概要
リウマチ性多発筋痛症とは、首から両肩、腰、太ももなどのこわばりや痛み、微熱を主な症状とする炎症性の病気です。
命に関わる病気ではなく、基本的には治療後の経過は良好です。主にステロイドによる薬物治療を行い、治療は数年にわたることがあります。治療が順調に進めば最終的には薬が不要になることもありますが、病気の再発がしばしばみられ、治療期間が長期にわたることもあります。患者の中には巨細胞性動脈炎(側頭動脈炎)を合併することがあります。

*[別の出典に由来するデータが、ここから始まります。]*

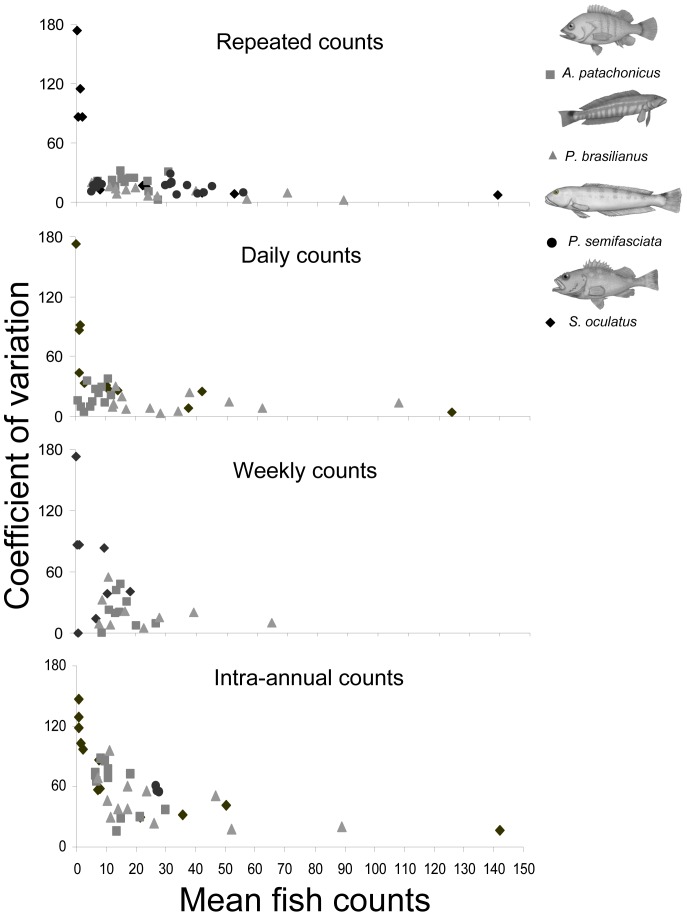
Coefficients of variation versus mean fish counts.Empirical coefficients of variation versus mean fish counts for each temporal scale studied. Each point corresponds to one transect or reef.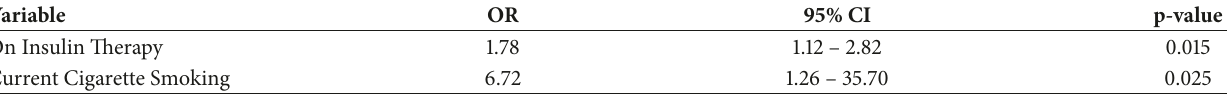
Table 3: Multivariate analysis for predictors of mild to moderate depression among diabetic patients.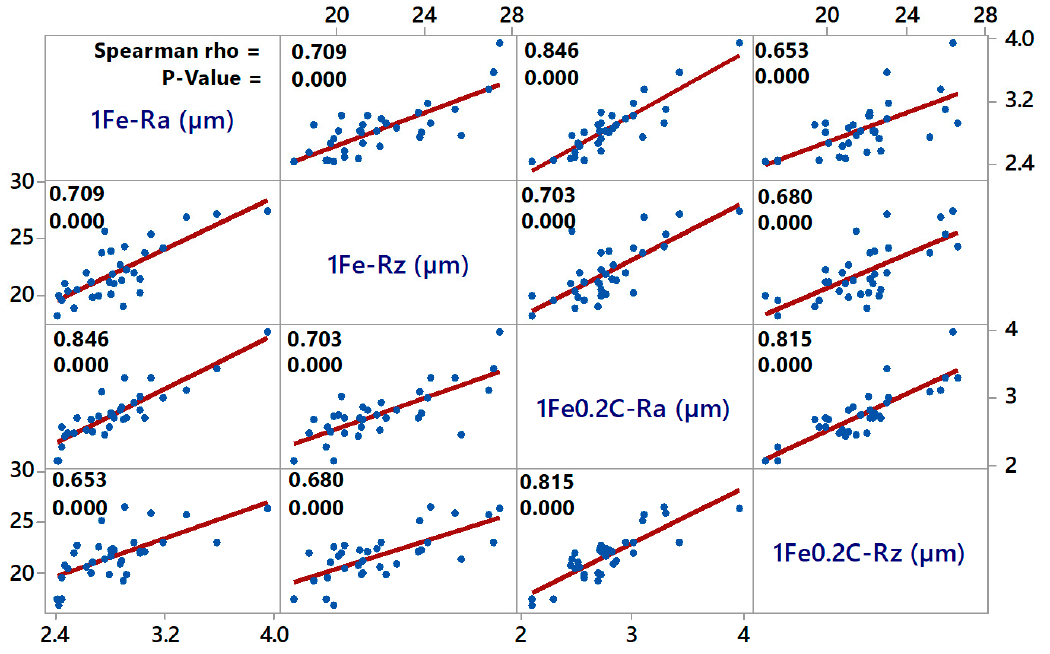
Figure 4. Matrix plot of surface topography parameters Ra and Rz.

リウマチ性多発筋痛症は50歳以上の中高年に多くみられ、70~80歳でもっとも頻度が高くなります。
原因
リウマチ性多発筋痛症や巨細胞性動脈炎の患者にみられる特別な遺伝子の型や、季節変動、感染症などの環境要因などが関係しているともいわれていますが、はっきりとした原因は分かっていません。
症状
リウマチ性多発筋痛症の主な症状は、肩、頸部、臀部、大腿部などのこわばりや痛みです。多くの場合、急性の経過で現れ、数日から数週間にかけて典型的な症状が出現します。また、左右対称に症状が現れることも特徴です。高齢の場合、寝たきりの状態になって見つかることもあります。

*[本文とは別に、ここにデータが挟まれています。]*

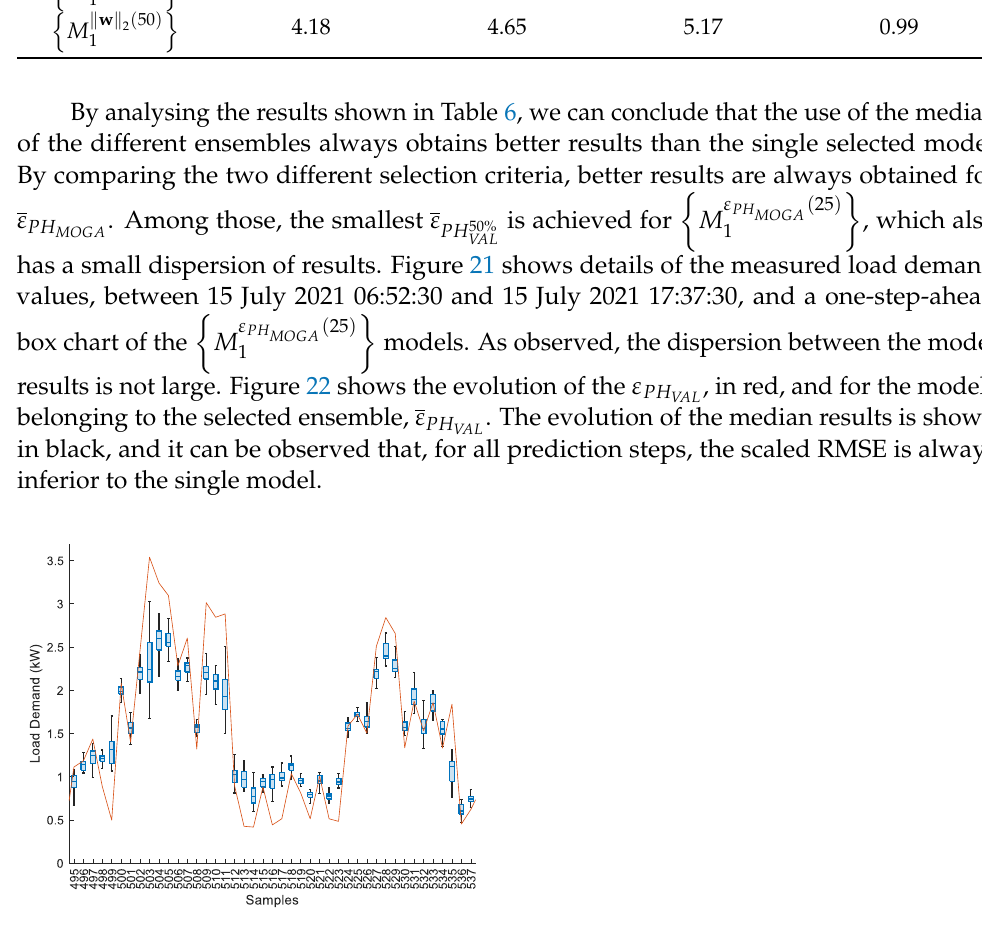
Figure 21. Load Demand detail. Measured values (red) and one-step-ahead box plot of (cid:27) (cid:26) (25) ε PHMOGA M (blue). 1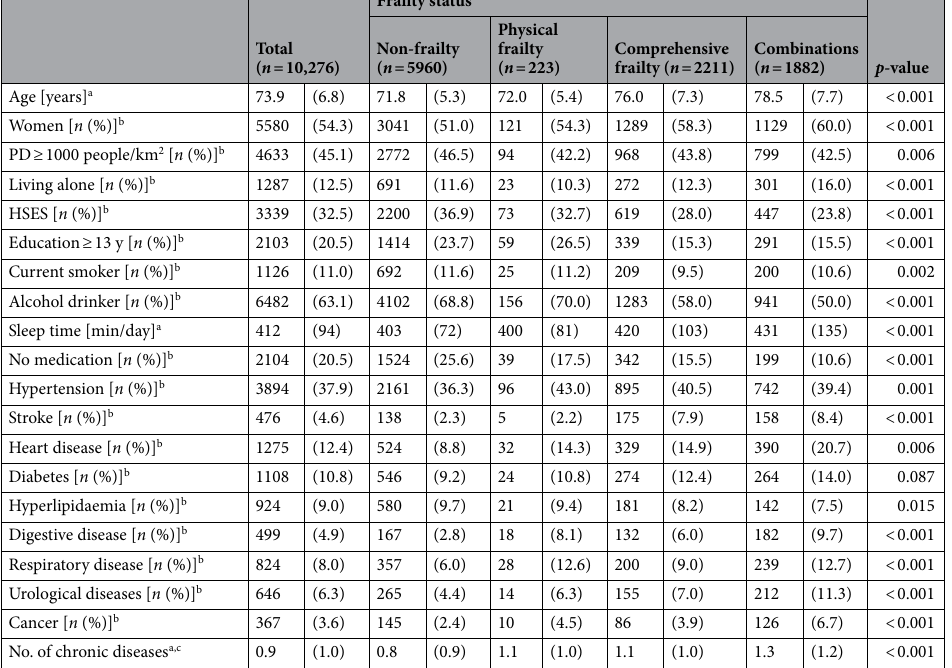
Table 1. Baseline characteristics of participants by frailty status. Data for participants with missing values were imputed by multiple imputation: family structure ( n = 675); socioeconomic status ( n = 395); education ( n = 1139); smoking status ( n = 257); alcohol status ( n = 230); sleep time ( n = 536); medications ( n = 657). HSES high socioeconomic status, PD population density. a Continuous variables were shown in terms of mean with standard deviation and were analysed using variance analysis. b Category variables were shown in terms of the number of cases with percentage and were analysed using the Pearson’s Chi-square test. c From the data obtained on disease status (including the presence of hypertension, stroke, heart disease, diabetes, hyperlipidaemia, digestive disease, respiratory disease, urological diseases, and cancer), the comorbidity scores were summed to obtain a total score ranging from 0 (no comorbidity) to 9 (poor status) 19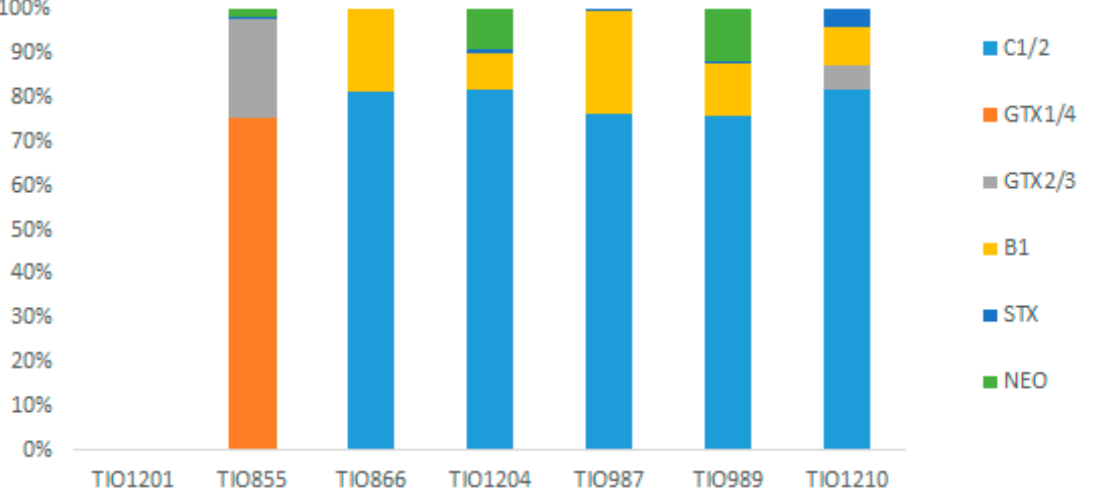
Figure 8. Histograms showing the relative PSP toxin composition (mol %) of Alexandrium pacificum strains. Strain TIO1201 did not produce detectable PSP toxin.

こわばりや痛みは体を動かさないときに強くなるため、朝の起床時に強く、ある程度体を動かすと軽減します。こわばりと痛み以外に発熱、食欲不振、体重減少、倦怠感、うつ症状などを伴うことがあります。
関節リウマチと名前が似ていますが、手足の小さな関節の痛みや腫れを伴わず、関節よりも筋肉の痛みが強い特徴があります。ただし、肩や股関節の痛みは高率にみられます。リウマチ性多発筋痛症の注意すべき併発症として巨細胞性動脈炎があり、その場合、こめかみ周囲の頭痛、噛み続けたときのあごの違和感、視力障害、38℃以上の発熱などがみられます。
検査・診断
リウマチ性多発筋痛症は炎症反応が高値になりますが、病気は特異的な検査所見がありません。関節リウマチで高率に陽性となるリウマトイド因子や抗CCP抗体は通常陰性です。そのため、症状が似たほかの病気の除外が大切になります。炎症反応や自己抗体の有無を調べる血液検査や、筋肉や関節の状態を調べる画像検査(関節超音波やMRIなど)が行われます。

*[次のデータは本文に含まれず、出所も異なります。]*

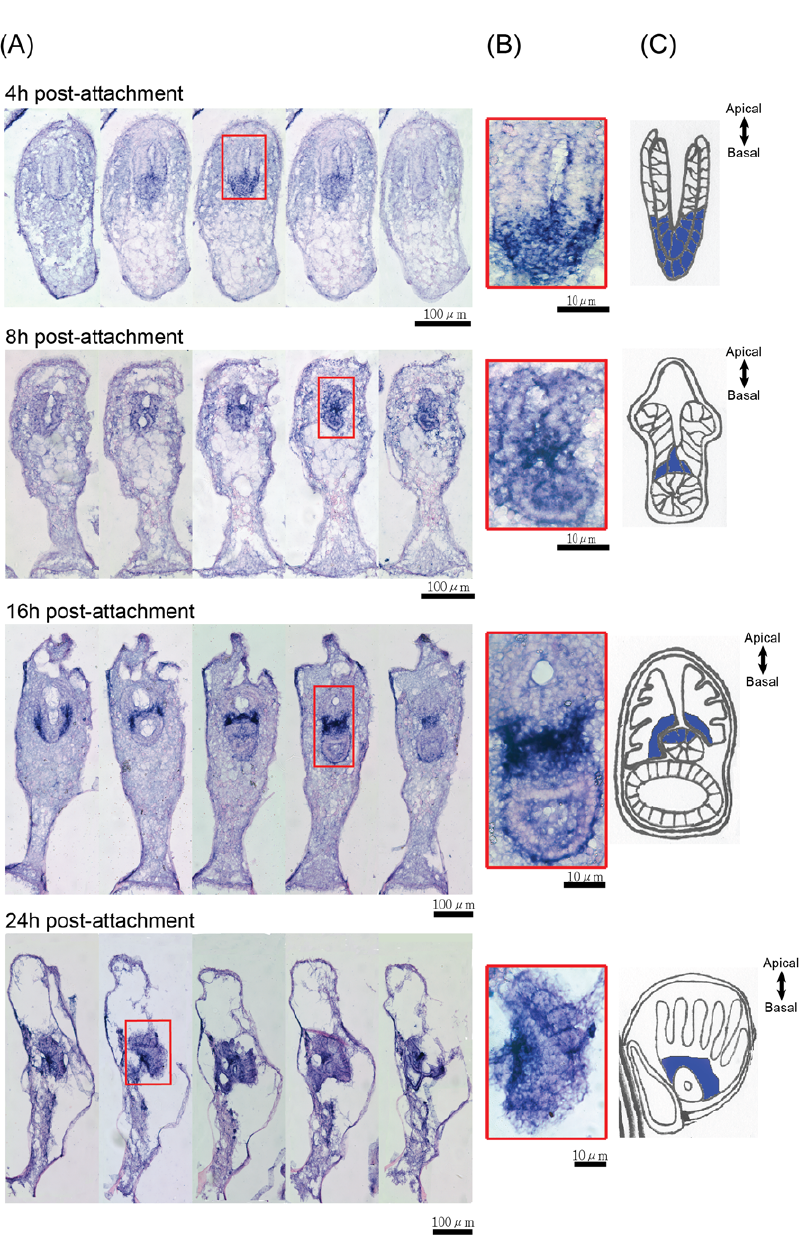
Figure 5. Expression pattern of BnsFRP in the mid- and late pre-ancestrula stages. (A) Serial sections of SISH of BnsFRP showing the Wnt inhibitor was expressed in distinct regions within the developing polypide. (B) Area highlighted in red box in (A) highlighted were captured using high power (100 6 ) objective, providing the details of BnsFRP expression in the developing polypide. (C) Portrait depicts the anatomy of the developing polypide and the expression pattern of BnsFRP , which was indicated by blue color. In the early pre-ancestrula stage (4 h post-attachment) BnsFRP was expressed in the basal blastemas. In the mid-pre-ancestrulae stage, BnsFRP is expressed at the intersection between the apical and basal blastemas (8 h post-attachment) as well as in the exterior of the stomach (16 h post-attachment). In the late pre-ancestrula stage, BnsFRP is expressed in the base of the lophophore, but not in the pharynx or stomach.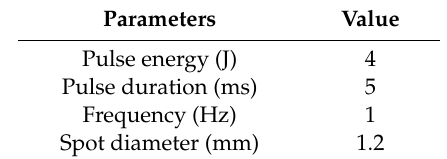
Table 3. Laser remelting parameters.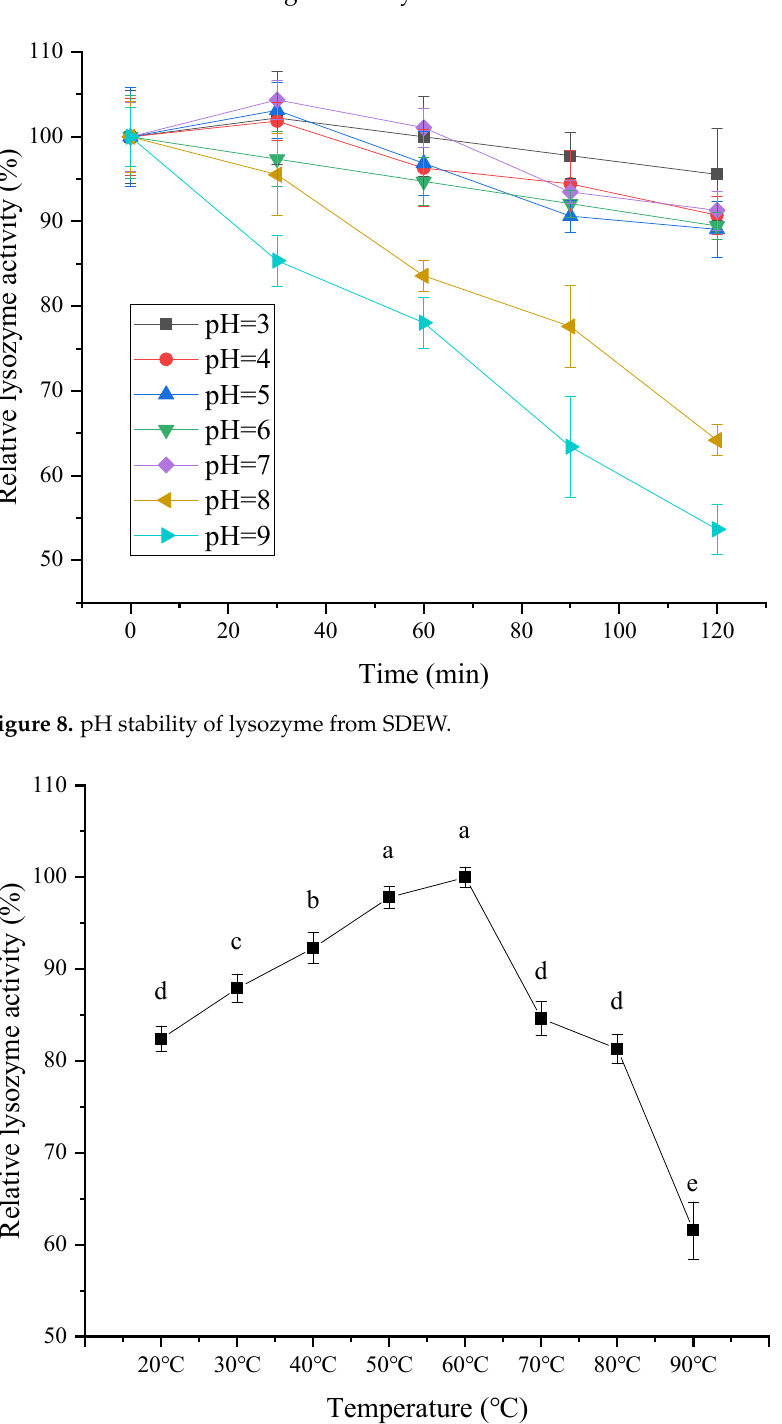
Figure 7. Effect of pH on activity of lysozyme from SDEW.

身体診察や検査所見に基づいて可能な範囲で除外診断を行い、リウマチ性多発筋痛症の診断をします。いくつかの診断基準がありますが、代表的なものがBird(バード)の診断基準です。下記の7項目のうち、3項目を満たすか、1項目以上を満たしたうえで側頭動脈に巨細胞性動脈炎が証明された場合、他疾患が除外できればリウマチ性多発筋痛症と暫定診断されます。さらに、少量のステロイドが速やかに効果を示すことでリウマチ性多発筋痛症の診断が確定します。
- Bird(バード)の診断基準(1979年)
- 両側の肩の痛み、またはこわばり感
- 発症2週間以内に症状が完成する
- 発症後初めての赤沈値が40mm/h以上
- 1時間以上続く朝のこわばり
- 65歳以上で発症
- 抑うつ症状もしくは体重減少
- 両側上腕の筋の圧痛
治療
リウマチ性多発筋痛症では主に薬物治療が行われます。中心となるのは少量ステロイドで、投与後速やかに症状が改善します。多くの患者は、適切な治療を受ければ発症前と同じ生活を送れるようになります。ただし、巨細胞性動脈炎を併発した場合は高用量ステロイドが必要になります。ステロイド治療の効果が得られれば、ステロイドの量をゆっくり減らしていきます。最終的にステロイドの内服が不要になる人もいますが、ステロイドを減らすと症状が再発することが多く、少量のステロイド内服を長期間必要とすることがあり、ステロイドによる副作用(感染症、糖尿病、高血圧など)への注意が必要です。
また、ステロイドの減量・中止をしやすくするため、メトトレキサートやIL-6受容体阻害薬などが併用されることもあります。